Until today, in considering the constitutionality of the VRA, the Court has accorded Congress the full measure of respect its judgments in this domain should garner. South Carolina v. Katzenbach supplies the standard of review:
“As against the reserved powers of the States, Congress may use any rational means to effectuate the constitutional prohibition of racial discrimination in voting.” 383
U. S., at 324. Faced with subsequent reauthorizations of the VRA, the Court has reaffirmed this standard. E.g., City of Rome, 446 U. S., at 178. Today’s Court does not purport to alter settled precedent establishing that the dispositive question is whether Congress has employed “rational means.” [...]

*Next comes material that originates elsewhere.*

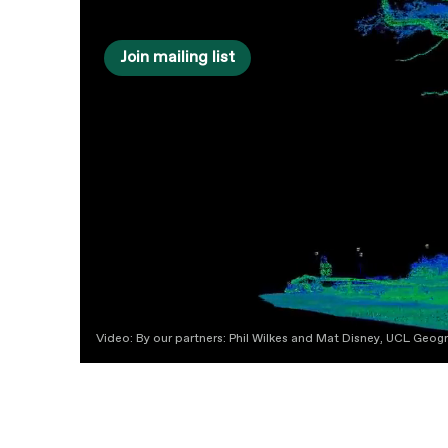
Join mailing list
Video: By our partners: Phil Wilkes and Mat Disney, UCL Geo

[T]he Constitution vests broad power in Congress to protect the right to vote, and in particular to combat racial discrimination in voting. This Court has repeatedly reaffirmed Congress’ prerogative to use any rational means in exercise of its power in this area. And both precedent and logic dictate that the rational-means test should be easier to satisfy, and the burden on the statute’s challenger should be higher, when what is at issue is the reauthorization of a remedy that the Court has previously affirmed, and that Congress found, from contemporary evidence, to be working to advance the legislature’s legitimate objective.
That's the law. No honest observer can defend the legal reasoning employed by the Radical Roberts 5. Now to the pernicious project. The Roberts 5 purports to turn the question of the Voting Rights Act back to Congress, hoping that ignorant reporters will say that it is "up to Congress." But it was "up to Congress" in 2006. And the Congress acted. And the "judicially modest" chief justice and the Radical 5 decided that they would determine the "rational means" to be employed by the Congress to carry forward the mandate of the Fifteenth Amendment.
But the "umpires" that make up the extreme radical Roberts 5 oppose the objectives of the Fifteenth Amendment. They oppose the guarantee to minorities of the right to vote. Their goal is to frustrate the objectives of the Fifteenth Amendment. And they employ any means necessary to do so—including the naked assertion of broad judicial power in express contravention of the Constitution itself.
In the area of voting rights and racial discrimination, nothing less than a judicial coup has been executed by the Radical Roberts 5.
Outrage is too tame a word for what has occurred.